* [What is required]
Start at the line below containing "ring tip: (307, 330)" and stop at the line containing "thumb cmc: (269, 269)". Repeat every line of that stretch exactly, and nothing outside it.

(Pixel coordinate listings)
__________

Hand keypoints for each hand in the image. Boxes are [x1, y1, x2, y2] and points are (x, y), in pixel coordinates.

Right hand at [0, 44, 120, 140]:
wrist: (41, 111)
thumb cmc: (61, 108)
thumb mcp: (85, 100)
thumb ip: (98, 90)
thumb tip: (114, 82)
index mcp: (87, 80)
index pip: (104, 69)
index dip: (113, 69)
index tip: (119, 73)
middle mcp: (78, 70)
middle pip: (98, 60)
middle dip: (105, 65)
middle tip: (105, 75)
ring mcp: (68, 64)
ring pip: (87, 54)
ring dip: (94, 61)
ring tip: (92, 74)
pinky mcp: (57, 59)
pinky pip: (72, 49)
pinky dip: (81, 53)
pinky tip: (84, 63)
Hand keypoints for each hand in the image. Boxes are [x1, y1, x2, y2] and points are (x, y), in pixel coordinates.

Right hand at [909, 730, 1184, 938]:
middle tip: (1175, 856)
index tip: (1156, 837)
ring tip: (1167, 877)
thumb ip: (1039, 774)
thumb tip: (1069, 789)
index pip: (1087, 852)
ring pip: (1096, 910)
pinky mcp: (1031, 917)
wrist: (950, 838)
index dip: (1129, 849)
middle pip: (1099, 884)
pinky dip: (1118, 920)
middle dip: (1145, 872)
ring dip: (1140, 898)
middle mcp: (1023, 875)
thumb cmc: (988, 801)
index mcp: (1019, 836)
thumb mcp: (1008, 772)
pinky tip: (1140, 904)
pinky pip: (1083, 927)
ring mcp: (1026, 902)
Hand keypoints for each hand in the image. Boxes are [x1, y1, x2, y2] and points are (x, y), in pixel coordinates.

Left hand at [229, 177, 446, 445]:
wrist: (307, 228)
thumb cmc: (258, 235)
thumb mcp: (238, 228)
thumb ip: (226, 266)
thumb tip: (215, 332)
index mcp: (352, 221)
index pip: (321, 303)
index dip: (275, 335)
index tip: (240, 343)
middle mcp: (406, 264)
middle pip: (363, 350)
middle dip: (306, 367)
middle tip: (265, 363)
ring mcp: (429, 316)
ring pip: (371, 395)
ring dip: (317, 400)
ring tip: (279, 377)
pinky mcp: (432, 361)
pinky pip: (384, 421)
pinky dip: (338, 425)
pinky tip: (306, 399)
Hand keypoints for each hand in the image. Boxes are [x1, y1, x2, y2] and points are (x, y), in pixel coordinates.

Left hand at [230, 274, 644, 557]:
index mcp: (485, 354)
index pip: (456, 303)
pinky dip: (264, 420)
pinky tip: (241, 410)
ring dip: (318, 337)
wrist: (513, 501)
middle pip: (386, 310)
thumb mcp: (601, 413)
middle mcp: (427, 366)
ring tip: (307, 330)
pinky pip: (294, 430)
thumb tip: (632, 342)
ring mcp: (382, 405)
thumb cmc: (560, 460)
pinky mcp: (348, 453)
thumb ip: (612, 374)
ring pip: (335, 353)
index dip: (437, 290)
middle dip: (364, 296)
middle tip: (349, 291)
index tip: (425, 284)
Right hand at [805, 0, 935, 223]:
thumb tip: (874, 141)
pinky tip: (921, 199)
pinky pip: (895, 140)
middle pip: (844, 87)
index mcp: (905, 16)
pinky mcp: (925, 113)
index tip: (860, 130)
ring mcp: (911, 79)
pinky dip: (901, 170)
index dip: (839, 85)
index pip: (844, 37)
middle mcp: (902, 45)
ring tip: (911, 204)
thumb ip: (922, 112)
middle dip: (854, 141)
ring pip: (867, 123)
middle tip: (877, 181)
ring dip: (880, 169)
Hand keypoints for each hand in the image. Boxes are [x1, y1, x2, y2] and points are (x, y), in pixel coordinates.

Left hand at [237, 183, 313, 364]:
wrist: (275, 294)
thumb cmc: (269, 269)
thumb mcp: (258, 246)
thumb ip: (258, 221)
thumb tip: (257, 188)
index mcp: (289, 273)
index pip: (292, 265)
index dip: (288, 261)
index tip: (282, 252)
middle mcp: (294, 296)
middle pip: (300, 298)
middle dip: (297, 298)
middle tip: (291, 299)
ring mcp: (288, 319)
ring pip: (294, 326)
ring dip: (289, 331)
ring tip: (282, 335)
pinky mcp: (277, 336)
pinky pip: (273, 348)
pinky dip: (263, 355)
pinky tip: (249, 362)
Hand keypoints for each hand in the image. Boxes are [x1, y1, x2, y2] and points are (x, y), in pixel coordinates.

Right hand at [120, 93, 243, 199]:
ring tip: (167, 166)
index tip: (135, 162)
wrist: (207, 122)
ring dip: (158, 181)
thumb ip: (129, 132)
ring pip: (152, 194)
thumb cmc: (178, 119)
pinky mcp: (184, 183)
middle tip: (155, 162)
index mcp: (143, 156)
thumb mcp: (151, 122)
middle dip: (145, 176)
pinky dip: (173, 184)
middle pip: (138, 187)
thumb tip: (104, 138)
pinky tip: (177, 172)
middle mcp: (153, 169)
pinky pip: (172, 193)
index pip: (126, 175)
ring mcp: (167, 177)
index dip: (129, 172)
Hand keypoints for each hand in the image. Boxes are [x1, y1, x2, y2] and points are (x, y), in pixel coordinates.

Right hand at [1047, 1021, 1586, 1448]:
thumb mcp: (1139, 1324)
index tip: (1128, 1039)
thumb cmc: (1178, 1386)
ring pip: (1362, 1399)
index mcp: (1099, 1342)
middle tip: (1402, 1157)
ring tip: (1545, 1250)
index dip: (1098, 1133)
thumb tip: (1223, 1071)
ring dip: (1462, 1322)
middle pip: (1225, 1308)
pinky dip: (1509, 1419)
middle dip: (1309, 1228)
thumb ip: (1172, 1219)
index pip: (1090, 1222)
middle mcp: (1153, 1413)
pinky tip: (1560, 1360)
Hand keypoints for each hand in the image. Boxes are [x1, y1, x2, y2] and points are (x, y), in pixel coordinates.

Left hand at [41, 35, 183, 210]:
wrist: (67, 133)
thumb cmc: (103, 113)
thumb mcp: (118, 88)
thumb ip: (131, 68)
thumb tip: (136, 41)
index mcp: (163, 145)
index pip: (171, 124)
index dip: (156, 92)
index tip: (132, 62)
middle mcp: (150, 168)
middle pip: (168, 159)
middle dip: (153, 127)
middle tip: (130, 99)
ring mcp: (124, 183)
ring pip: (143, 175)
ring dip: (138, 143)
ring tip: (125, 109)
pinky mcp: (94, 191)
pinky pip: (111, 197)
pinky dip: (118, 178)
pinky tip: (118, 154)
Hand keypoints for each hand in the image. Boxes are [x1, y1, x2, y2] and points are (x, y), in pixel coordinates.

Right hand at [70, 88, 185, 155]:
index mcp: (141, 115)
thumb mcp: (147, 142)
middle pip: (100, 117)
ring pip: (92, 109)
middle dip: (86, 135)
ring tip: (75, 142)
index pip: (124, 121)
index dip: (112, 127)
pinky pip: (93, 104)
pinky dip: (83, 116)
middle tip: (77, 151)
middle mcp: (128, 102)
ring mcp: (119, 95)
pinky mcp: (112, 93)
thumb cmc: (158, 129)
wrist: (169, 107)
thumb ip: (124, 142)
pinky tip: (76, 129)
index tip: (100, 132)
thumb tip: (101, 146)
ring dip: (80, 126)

__________

* [Task solution]
ring tip: (307, 330)
pinky pip: (294, 430)
thumb tip: (632, 342)
ring mcp: (382, 405)
thumb cmc: (560, 460)
pinky mcp: (348, 453)
thumb ip: (612, 374)
ring pip: (335, 353)
index dip: (437, 290)
middle dip: (364, 296)
middle tip: (349, 291)
index tip: (425, 284)
Right hand at [805, 0, 935, 223]:
thumb tip: (874, 141)
pinky tip: (921, 199)
pinky pip: (895, 140)
middle pip: (844, 87)
index mcp: (905, 16)
pinky mcp: (925, 113)
index tip: (860, 130)
ring mcp: (911, 79)
pinky dip: (901, 170)
index dip: (839, 85)
index pip: (844, 37)
middle mcp: (902, 45)
ring tip: (911, 204)
thumb ip: (922, 112)
middle dip: (854, 141)
ring pip: (867, 123)
middle tip: (877, 181)
ring dip: (880, 169)
Hand keypoints for each hand in the image. Boxes are [x1, y1, x2, y2] and points are (x, y), in pixel coordinates.

Left hand at [237, 183, 313, 364]:
wrist: (275, 294)
thumb cmc: (269, 269)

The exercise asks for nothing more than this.